[TASK ITEM] Go through the data below and return each line where the string "النقابات" appears.

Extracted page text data
- Opening Delimiter -
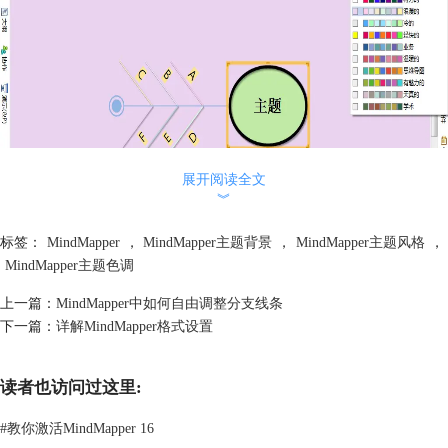
展开阅读全文
︾
而点击格式化背景，你会打开MindMapper主题背景对话框，在这里，你
可以选择一种电脑中的图片，作为创建的思维导图的背景，可以是与导图
标签：
MindMapper
，
MindMapper主题背景
，
MindMapper主题风格
，
主题相关的，这样更加贴切且专业。
MindMapper主题色调
上一篇：
MindMapper中如何自由调整分支线条
下一篇：
详解MindMapper格式设置
读者也访问过这里:
#
教你激活MindMapper 16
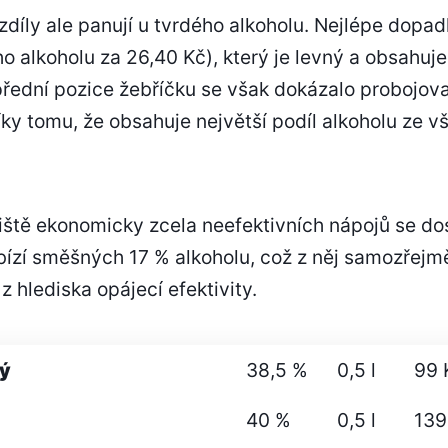
ozdíly ale panují u tvrdého alkoholu. Nejlépe dop
o alkoholu za 26,40 Kč), který je levný a obsahuje
přední pozice žebříčku se však dokázalo probojovat
díky tomu, že obsahuje největší podíl alkoholu ze
ště ekonomicky zcela neefektivních nápojů se dost
bízí směšných 17 % alkoholu, což z něj samozřejm
z hlediska opájecí efektivity.
ý
38,5 %
0,5 l
99 
40 %
0,5 l
139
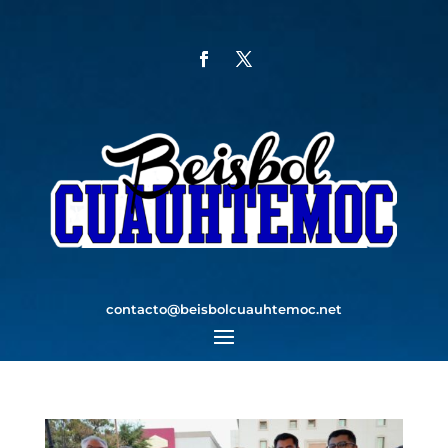
contacto@beisbolcuauhtemoc.net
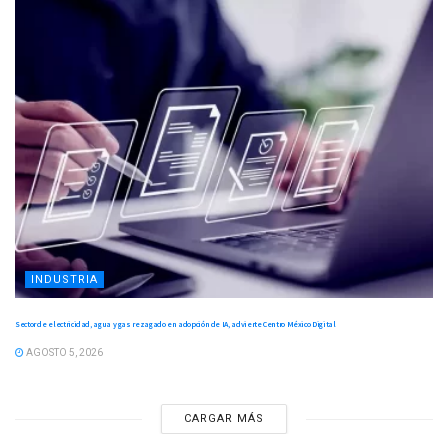
INDUSTRIA
Sector de electricidad, agua y gas rezagado en adopción de IA, advierte Centro México Digital
AGOSTO 5, 2026
CARGAR MÁS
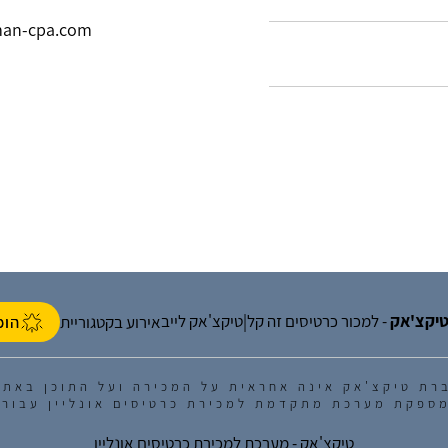
man-cpa.com
יקצ'אק
- למכור כרטיסים זה קל
טיקצ'אק לייב
|
אירוע בקטגוריית
הופ
רת טיקצ'אק אינה אחראית על המכירה ועל התוכן באתר
ספקת מערכת מתקדמת למכירת כרטיסים אונליין עבור 
 ידין, נתניה
|
17.11.2024 | שעת התחלה 17:30
טיקצ'אק - מערכת למכירת כרטיסים אונליין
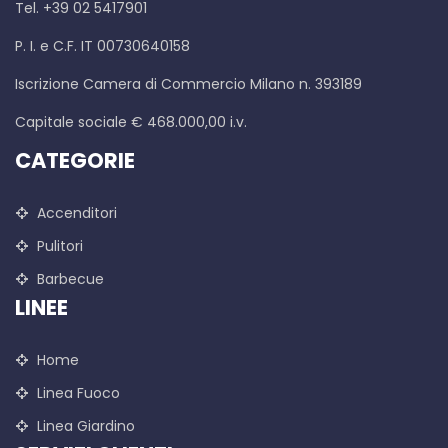
Tel. +39 02 5417901
P. I. e C.F. IT 00730640158
Iscrizione Camera di Commercio Milano n. 393189
Capitale sociale € 468.000,00 i.v.
CATEGORIE
Accenditori
Pulitori
Barbecue
LINEE
Home
Linea Fuoco
Linea Giardino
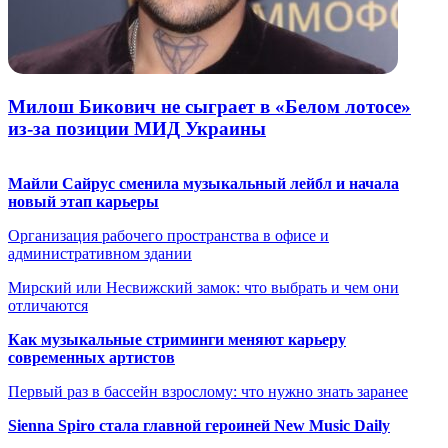
Милош Бикович не сыграет в «Белом лотосе»
из-за позиции МИД Украины
Майли Сайрус сменила музыкальный лейбл и начала
новый этап карьеры
Организация рабочего пространства в офисе и
административном здании
Мирский или Несвижский замок: что выбрать и чем они
отличаются
Как музыкальные стриминги меняют карьеру
современных артистов
Первый раз в бассейн взрослому: что нужно знать заранее
Sienna Spiro стала главной героиней New Music Daily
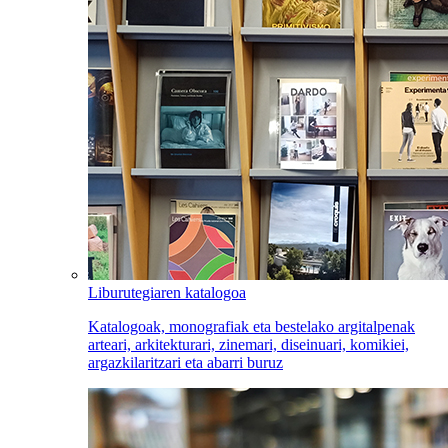
Liburutegiaren katalogoa
Katalogoak, monografiak eta bestelako argitalpenak
arteari, arkitekturari, zinemari, diseinuari, komikiei,
argazkilaritzari eta abarri buruz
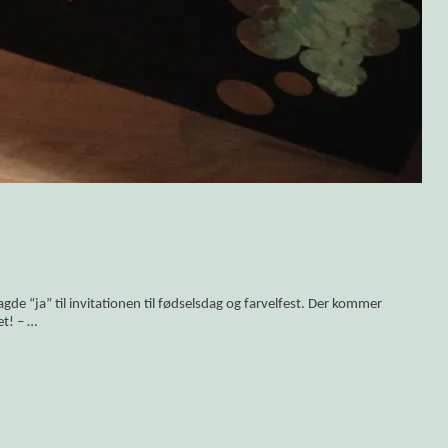
olitikken!
e “ja” til invitationen til fødselsdag og farvelfest. Der kommer
et! – …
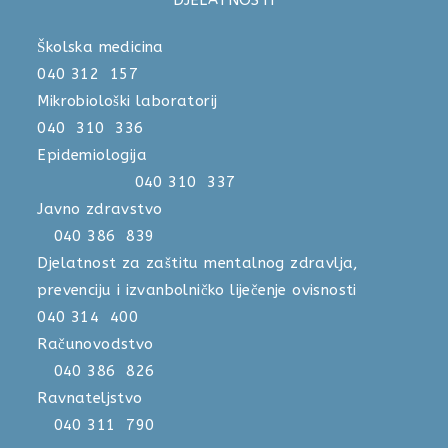
Školska medicina
040 312 157
Mikrobiološki laboratorij
040 310 336
Epidemiologija
040 310 337
Javno zdravstvo
040 386 839
Djelatnost za zaštitu mentalnog zdravlja,
prevenciju i izvanbolničko liječenje ovisnosti
040 314 400
Računovodstvo
040 386 826
Ravnateljstvo
040 311 790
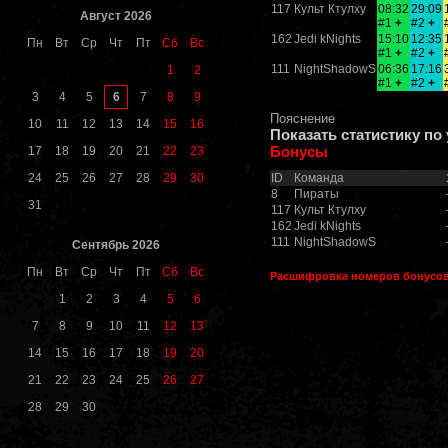
117
Культ Ктулху
08:32
29:09
Август 2026
#1
+
#2
+
162
Jedi kNights
15:10
12:35
Пн
Вт
Ср
Чт
Пт
Сб
Вс
#1
+
#2
+
111
NightShadowS
06:36
17:16
1
2
#1
+
#2
+
6
3
4
5
7
8
9
Пояснение
10
11
12
13
14
15
16
Показать статистику по
Бонусы
17
18
19
20
21
22
23
24
25
26
27
28
29
30
ID
Команда
8
Пираты
31
117
Культ Ктулху
162
Jedi kNights
111
NightShadowS
Сентябрь 2026
Пн
Вт
Ср
Чт
Пт
Сб
Вс
Расшифровка номеров бонусо
1
2
3
4
5
6
7
8
9
10
11
12
13
14
15
16
17
18
19
20
21
22
23
24
25
26
27
28
29
30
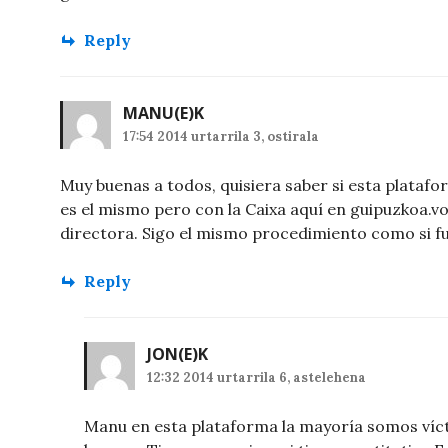
Reply
MANU
(E)K
17:54 2014 urtarrila 3, ostirala
Muy buenas a todos, quisiera saber si esta platafo
es el mismo pero con la Caixa aquí en guipuzkoa.vo
directora. Sigo el mismo procedimiento como si fu
Reply
JON
(E)K
12:32 2014 urtarrila 6, astelehena
Manu en esta plataforma la mayoría somos víc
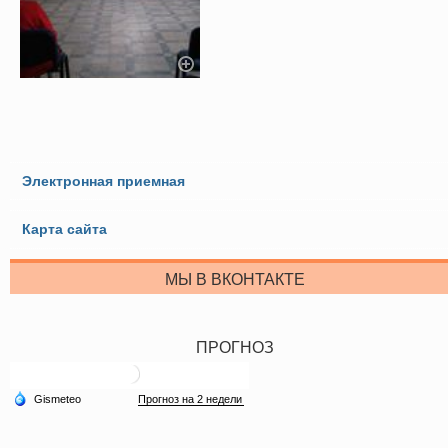
Электронная приемная
Карта сайта
МЫ В ВКОНТАКТЕ
ПРОГНОЗ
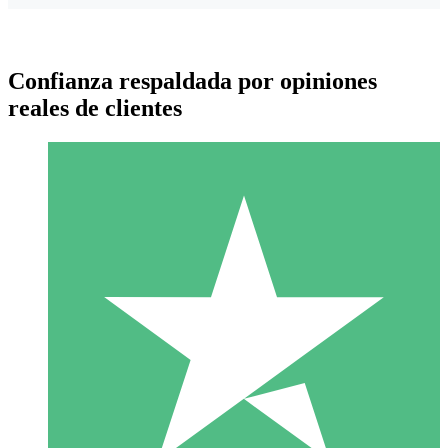
Confianza respaldada por opiniones
reales de clientes
Paquetes de Créditos Individuales
Paga según el uso con créditos de descarga. Sin compromiso
mensual.
1 Descarga
10
US$
00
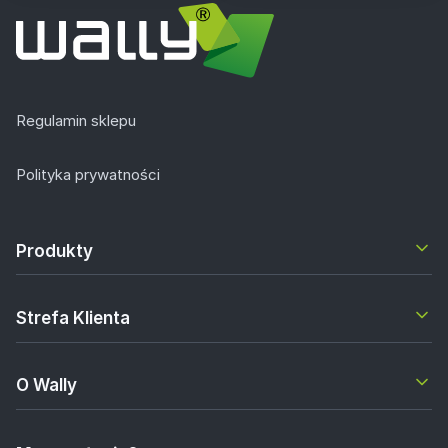
Regulamin sklepu
Polityka prywatności
Produkty
Strefa Klienta
O Wally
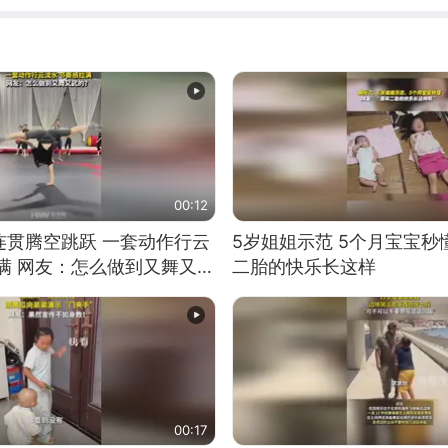
00:12
连贯腾空跳跃 一套动作行云
5岁姐姐示范 5个月宝宝秒
满 网友：怎么做到又舞又武
二胎的快乐长这样
00:17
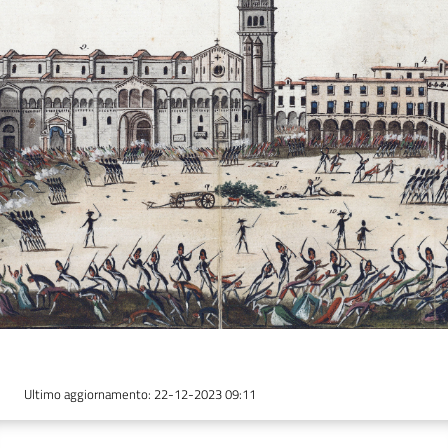
Seguici
su
Ultimo aggiornamento
:
22-12-2023 09:11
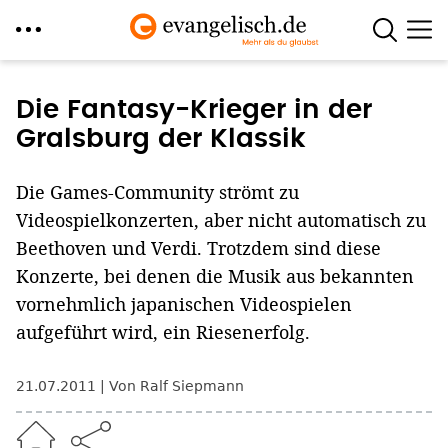
Direkt
zum
Die Fantasy-Krieger in der
Inhalt
Gralsburg der Klassik
Die Games-Community strömt zu
Videospielkonzerten, aber nicht automatisch zu
Beethoven und Verdi. Trotzdem sind diese
Konzerte, bei denen die Musik aus bekannten
vornehmlich japanischen Videospielen
aufgeführt wird, ein Riesenerfolg.
21.07.2011
Von Ralf Siepmann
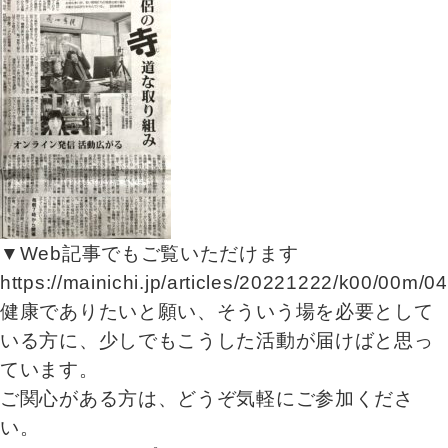
▼Web記事でもご覧いただけます
https://mainichi.jp/articles/20221222/k00/00m/
健康でありたいと願い、そういう場を必要として
いる方に、少しでもこうした活動が届けばと思っ
ています。
ご関心がある方は、どうぞ気軽にご参加くださ
い。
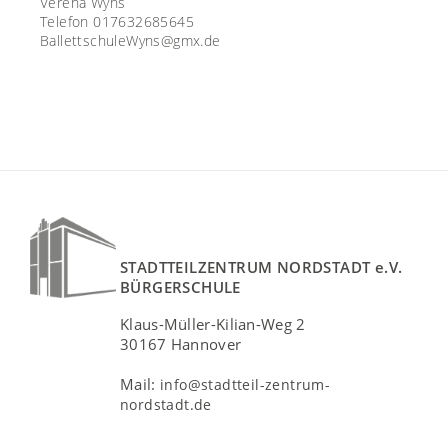
Verena Wyns
Telefon 017632685645
BallettschuleWyns@gmx.de
STADTTEILZENTRUM NORDSTADT e.V.
BÜRGERSCHULE
Klaus-Müller-Kilian-Weg 2
30167 Hannover
Mail:
info@stadtteil-zentrum-
nordstadt.de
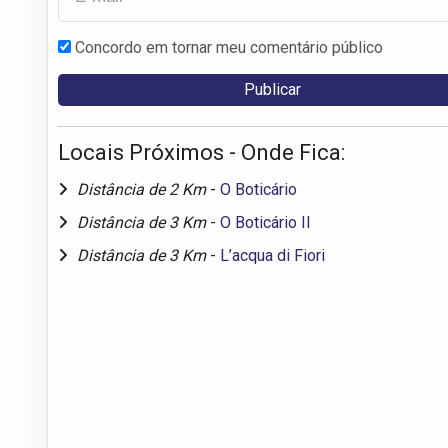
Concordo em tornar meu comentário público
Locais Próximos - Onde Fica:
Distância de 2 Km
-
O Boticário
Distância de 3 Km
-
O Boticário II
Distância de 3 Km
-
L’acqua di Fiori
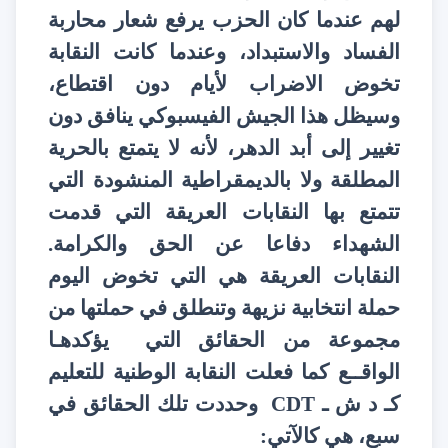
لهم عندما كان الحزب يرفع شعار محاربة
الفساد والاستبداد، وعندما كانت النقابة
تخوض الاضراب لأيام دون اقتطاع،
وسيظل هذا الجيش الفيسبوكي ينافق دون
تغيير إلى أبد الدهر، لأنه لا يتمتع بالحرية
المطلقة ولا بالديمقراطية المنشودة التي
تتمتع بها النقابات العريقة التي قدمت
الشهداء دفاعا عن الحق والكرامة.
النقابات العريقة هي التي تخوض اليوم
حملة انتخابية نزيهة وتنطلق في حملتها من
مجموعة من الحقائق التي يؤكدهـا
الواقــع كما فعلت النقابة الوطنية للتعليم
كـ د ش ـ
CDT
وحددت تلك الحقائق في
سبع، هي كالآتي:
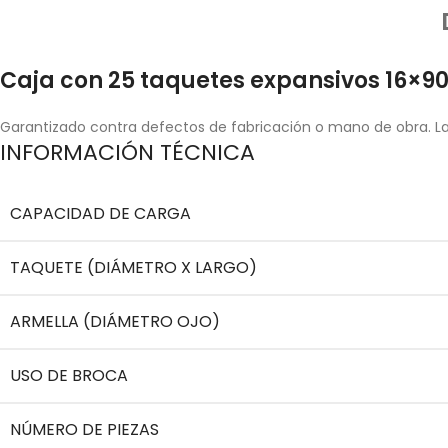
Caja con 25 taquetes expansivos 16×9
Garantizado contra defectos de fabricación o mano de obra. La 
INFORMACIÓN TÉCNICA
CAPACIDAD DE CARGA
TAQUETE (DIÁMETRO X LARGO)
ARMELLA (DIÁMETRO OJO)
USO DE BROCA
NÚMERO DE PIEZAS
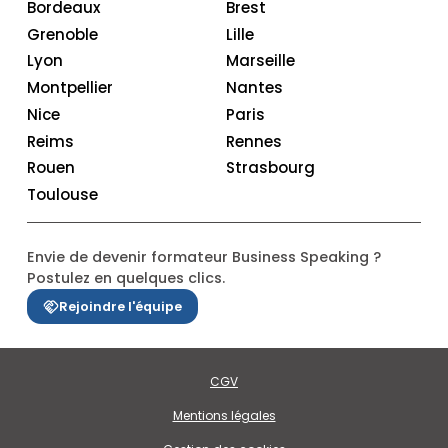
Bordeaux
Brest
Grenoble
Lille
Lyon
Marseille
Montpellier
Nantes
Nice
Paris
Reims
Rennes
Rouen
Strasbourg
Toulouse
Envie de devenir formateur Business Speaking ?
Postulez en quelques clics.
Rejoindre l'équipe
CGV
Mentions légales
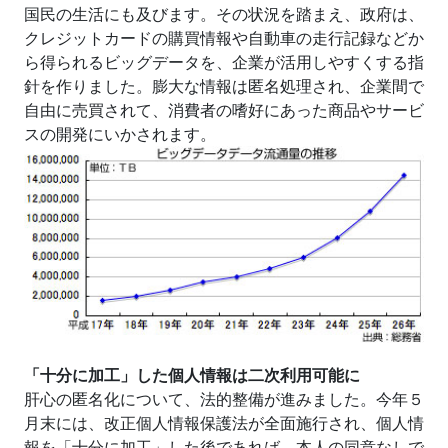
国民の生活にも及びます。その状況を踏まえ、政府は、
クレジットカードの購買情報や自動車の走行記録などか
ら得られるビッグデータを、企業が活用しやすくする指
針を作りました。膨大な情報は匿名処理され、企業間で
自由に売買されて、消費者の嗜好にあった商品やサービ
スの開発にいかされます。
「十分に加工」した個人情報は二次利用可能に
肝心の匿名化について、法的整備が進みました。今年５
月末には、改正個人情報保護法が全面施行され、個人情
報を「十分に加工」した後であれば、本人の同意なしで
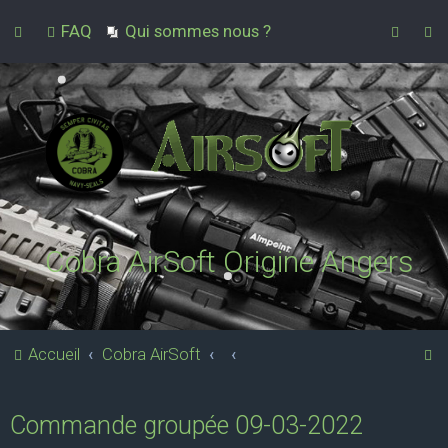
FAQ
Qui sommes nous ?
Cobra AirSoft Origine Angers
R
Accueil
Cobra AirSoft
e
c
Commande groupée 09-03-2022
h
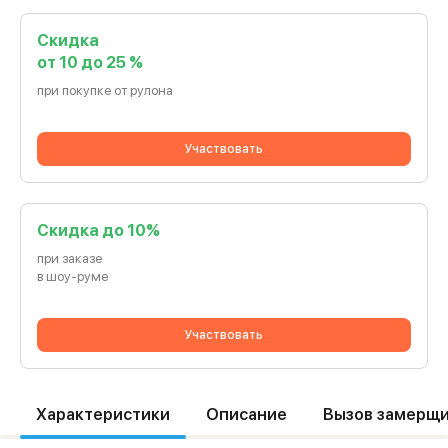
Скидка
от 10 до 25 %
при покупке от рулона
Участвовать
Cкидка до 10%
при заказе
в шоу-руме
Участвовать
Характеристики
Описание
Вызов замерщ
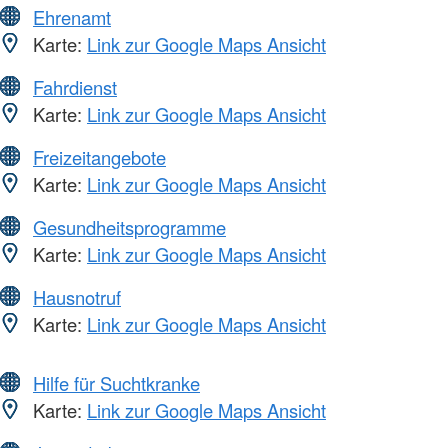
Ehrenamt
Karte:
Link zur Google Maps Ansicht
Fahrdienst
Karte:
Link zur Google Maps Ansicht
Freizeitangebote
Karte:
Link zur Google Maps Ansicht
Gesundheitsprogramme
Karte:
Link zur Google Maps Ansicht
Hausnotruf
Karte:
Link zur Google Maps Ansicht
Hilfe für Suchtkranke
Karte:
Link zur Google Maps Ansicht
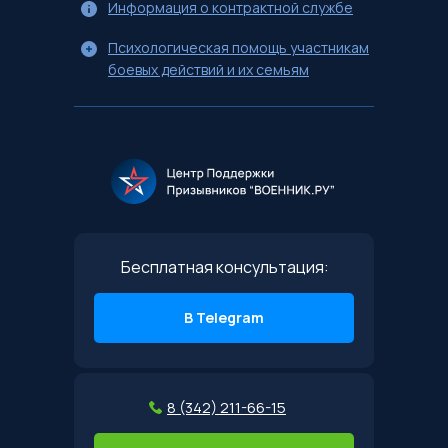
Информация о контрактной службе
Психологическая помощь участникам
боевых действий и их семьям
Бесплатная консультация:
В Telegram
8 (342) 211-66-15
- Closing Delimiter -
[YOUR SOLUTION]
تتمتع بها النقابات العريقة التي قدمت
النقابات العريقة هي التي تخوض اليوم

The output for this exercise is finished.